The scenario I just described is usually a recipe for disaster later in a race, especially a marathon or other long-distance endurance event. We forget the race can’t be won in the first 5 or even 15 miles. Our emotion, ego, the excitement of the day, whatever it is, but it takes over and blocks our rationale thought process. We forget how to run with patience.

And it’s patience that wins races.

Take for example the elite mens’ race at this year’s New York City Marathon. Former marathon world-record holder Wilson Kipsang, who ran with a group of about six other runners most of the race, found himself in a dual with 2013 Boston Marathon winner Lelisa Desisa. They ran within seconds of each other for the entire race, and at mile 25 they were stride for stride. That’s where the video clip below picks up – within the final mile.

Watch Wilson Kipsang. His composure, patience, and self-awareness is incredible. He had the courage, skill, and mental fortitude to let Desisa make the first move. Then at the very last possible moment – the right moment in this case – he takes over, and drops the hammer.



We can all take a lesson from Kipsang’s performance to improve our own patience while running.
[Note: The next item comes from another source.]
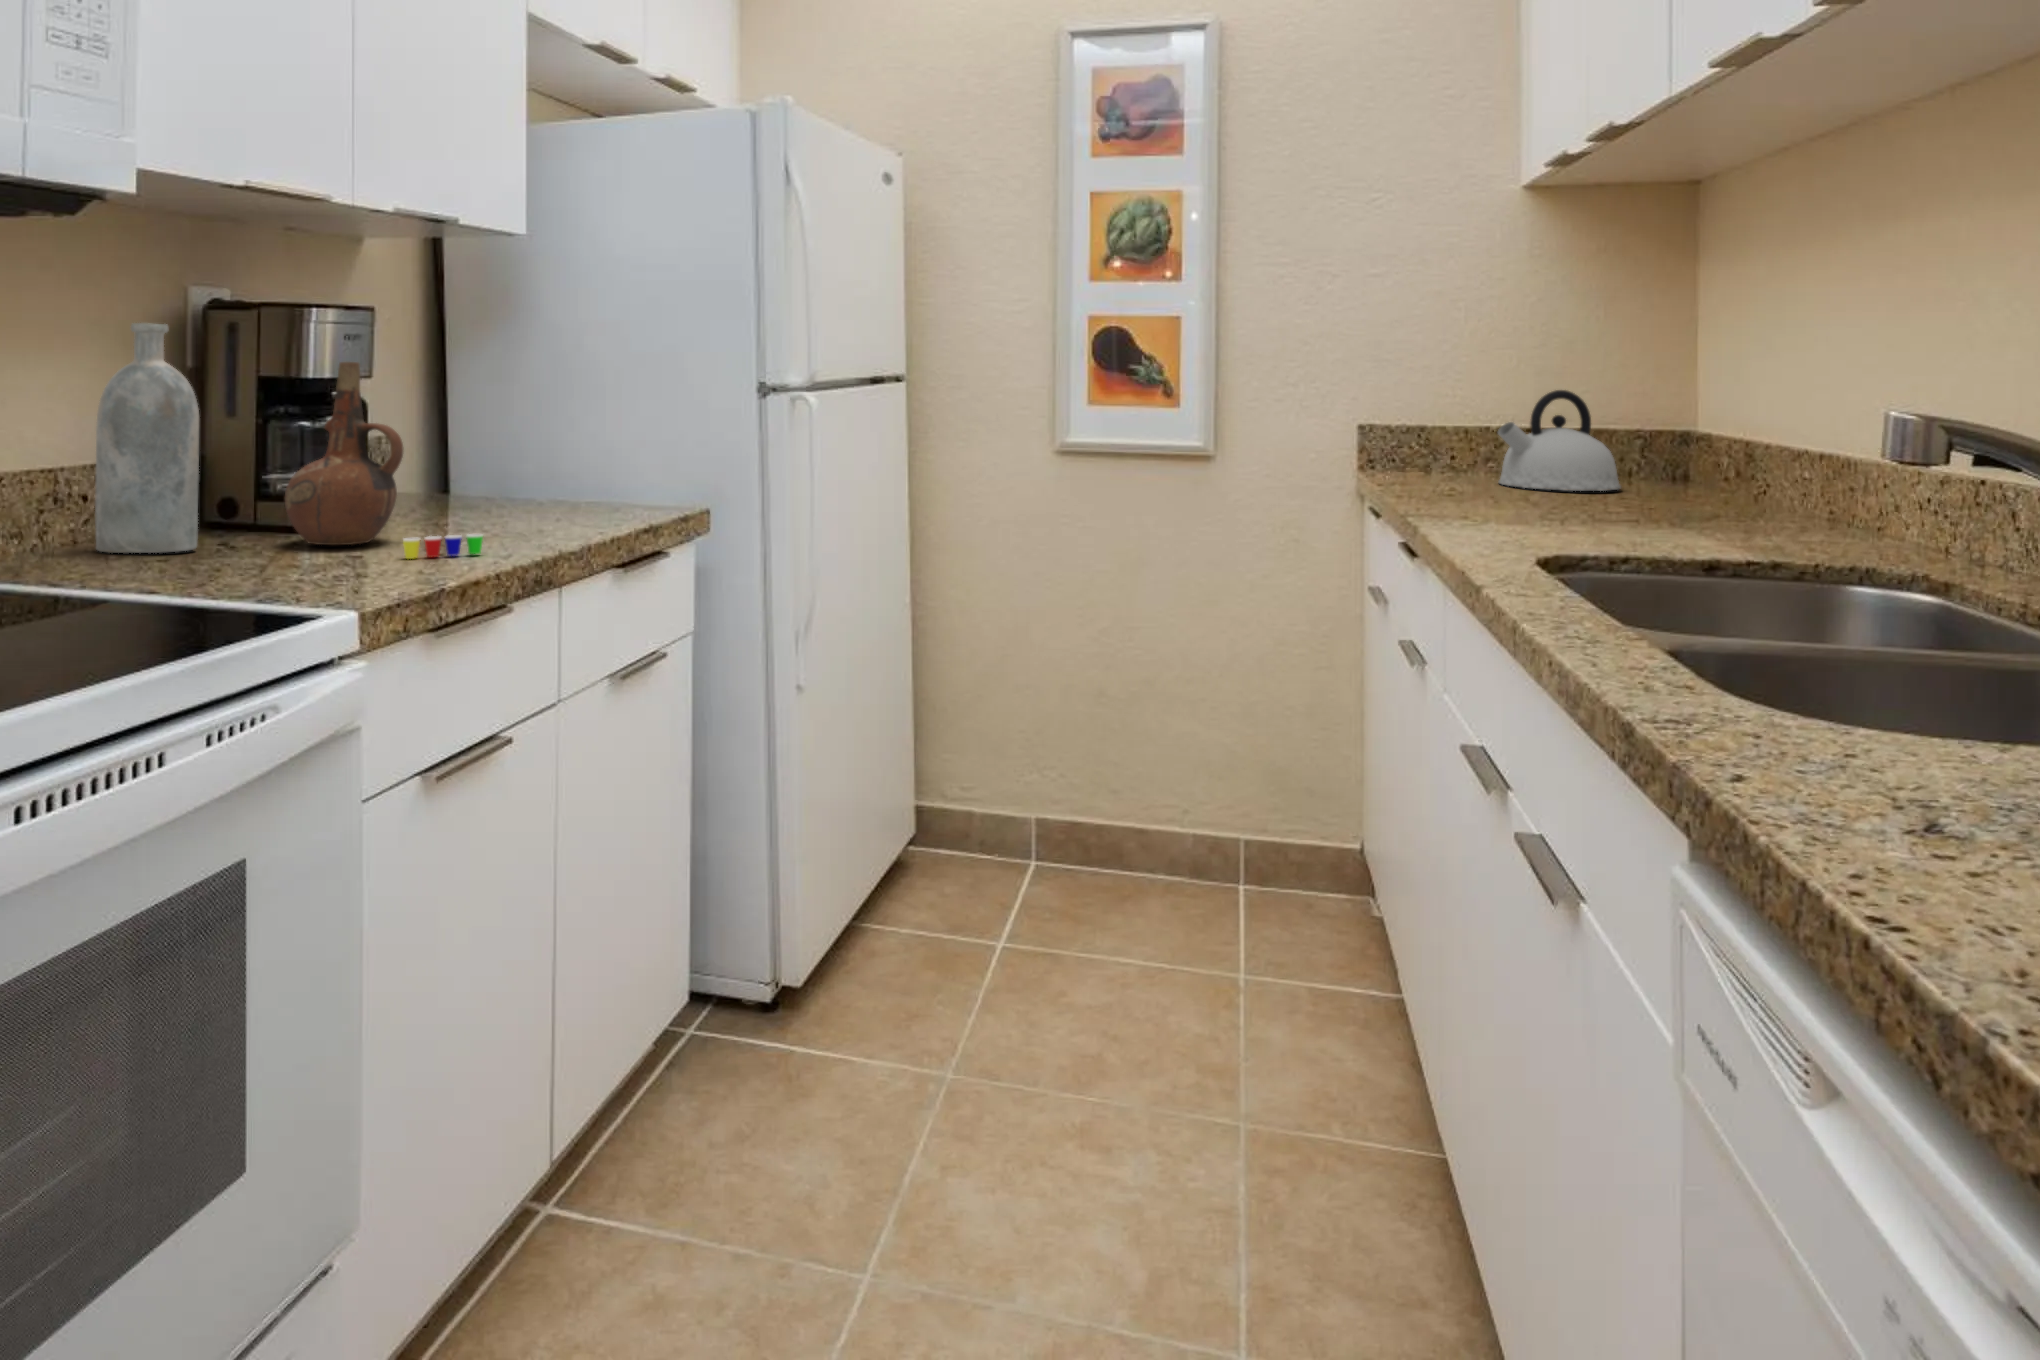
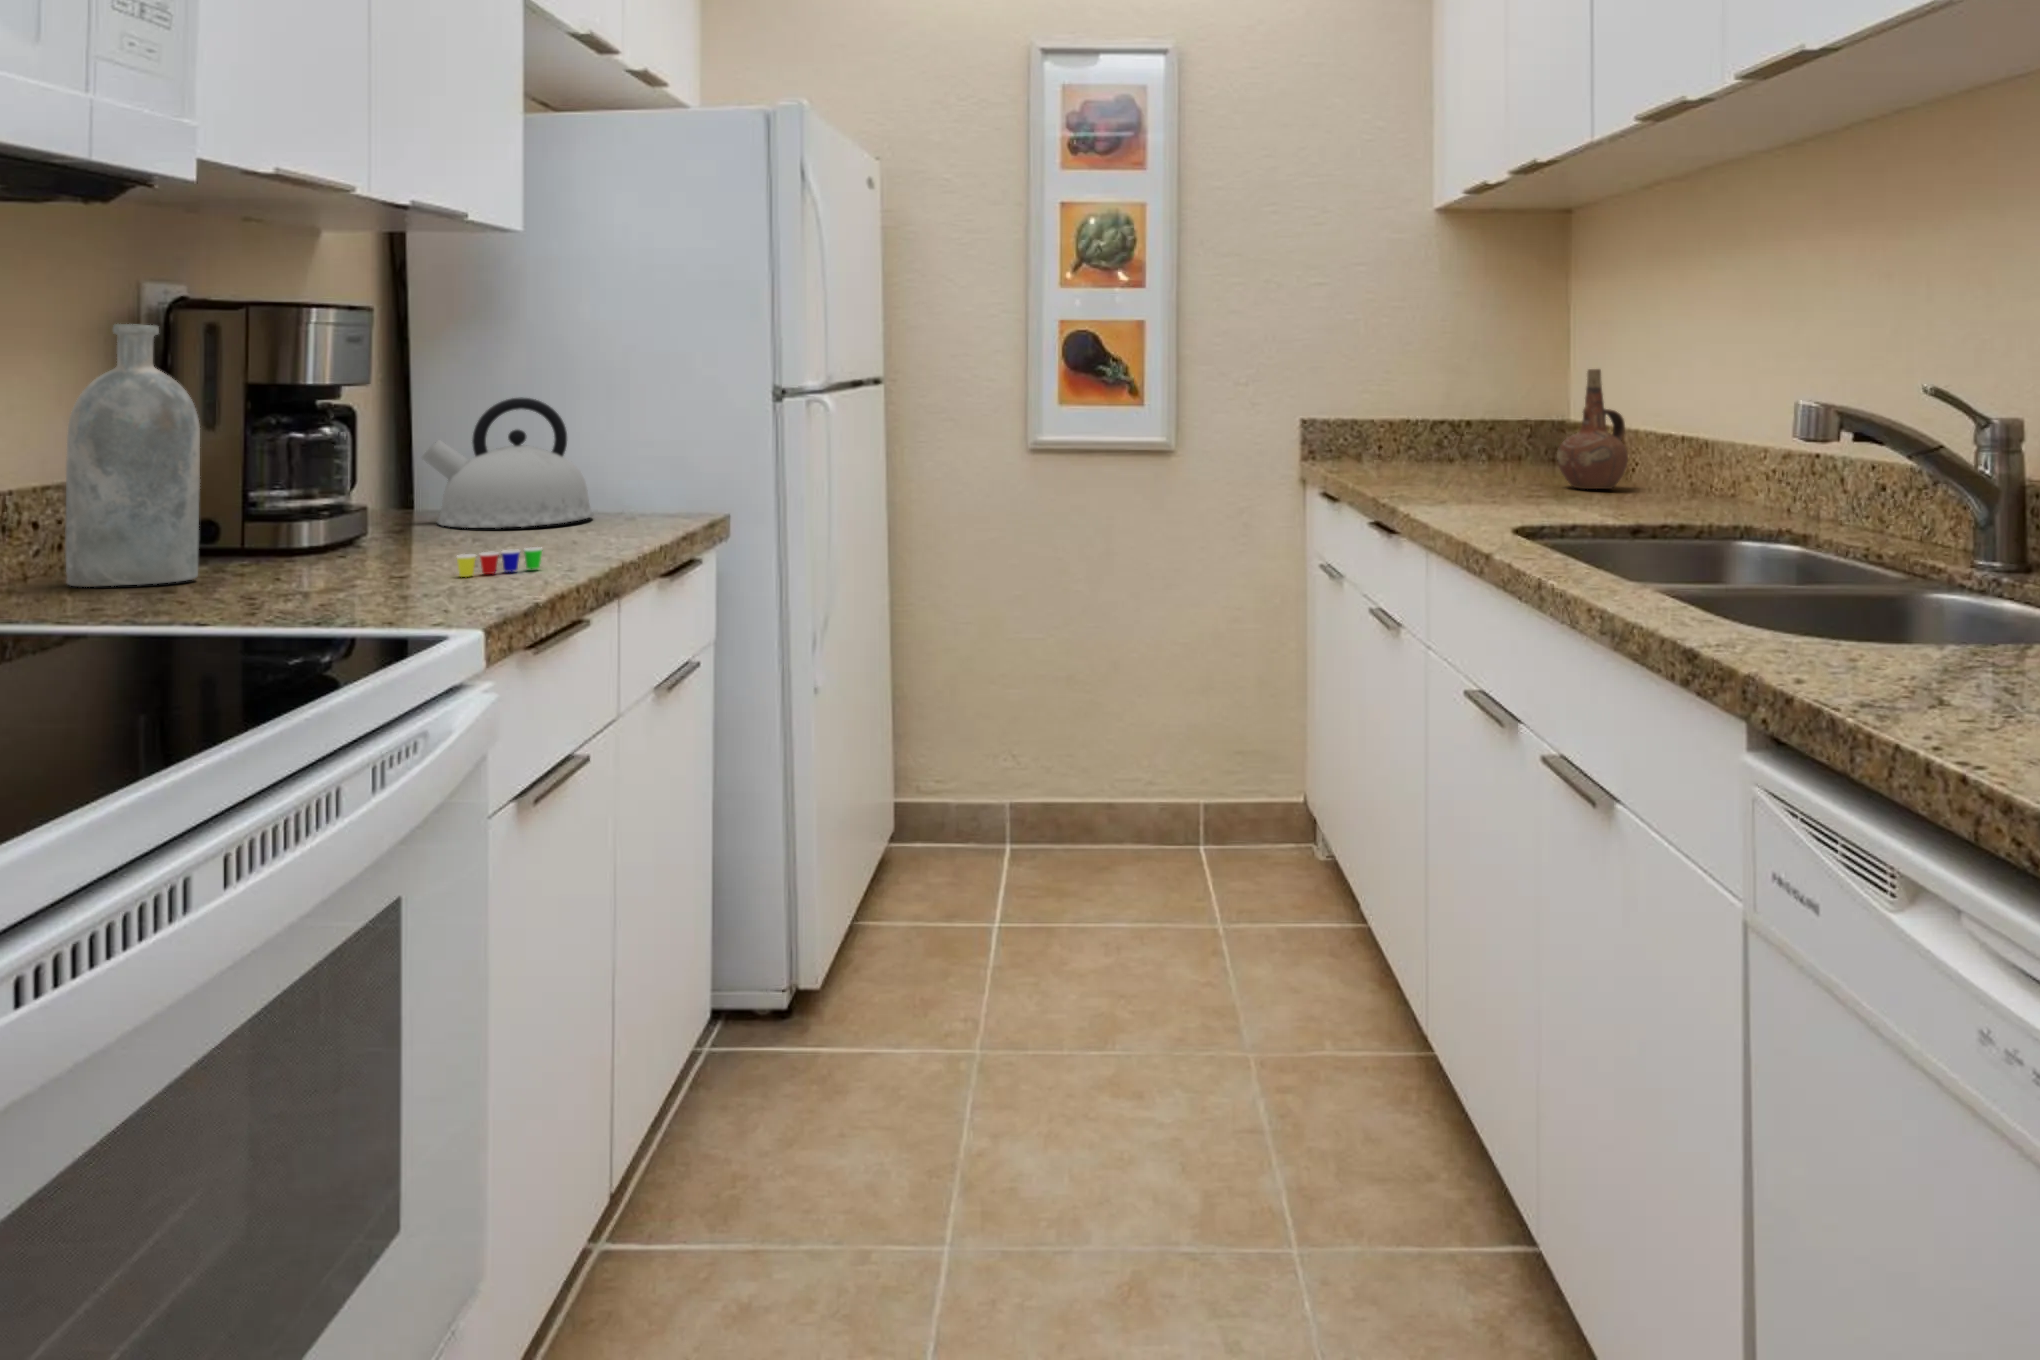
ceramic pitcher: present [285,362,403,545] -> present [1557,369,1628,489]
kettle: present [1498,390,1621,491] -> present [421,397,594,528]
Try these workouts to practice patient running

1. Negative-split Tempo Run

Warm up for 20-25 minutes, followed by a tempo effort of any duration that’s run faster during the second half then the first. So, if it’s a 40 minute tempo effort at half-marathon pace, run the second 20 minutes faster then the first 20 minutes.

2. Fast-finish Long Run

Incorporate a 10-15 minute fast-finish to your long run. Whether the run is 13 or 20 miles, ending with a hard effort will help simulate that surge to the finish line at the end of a race.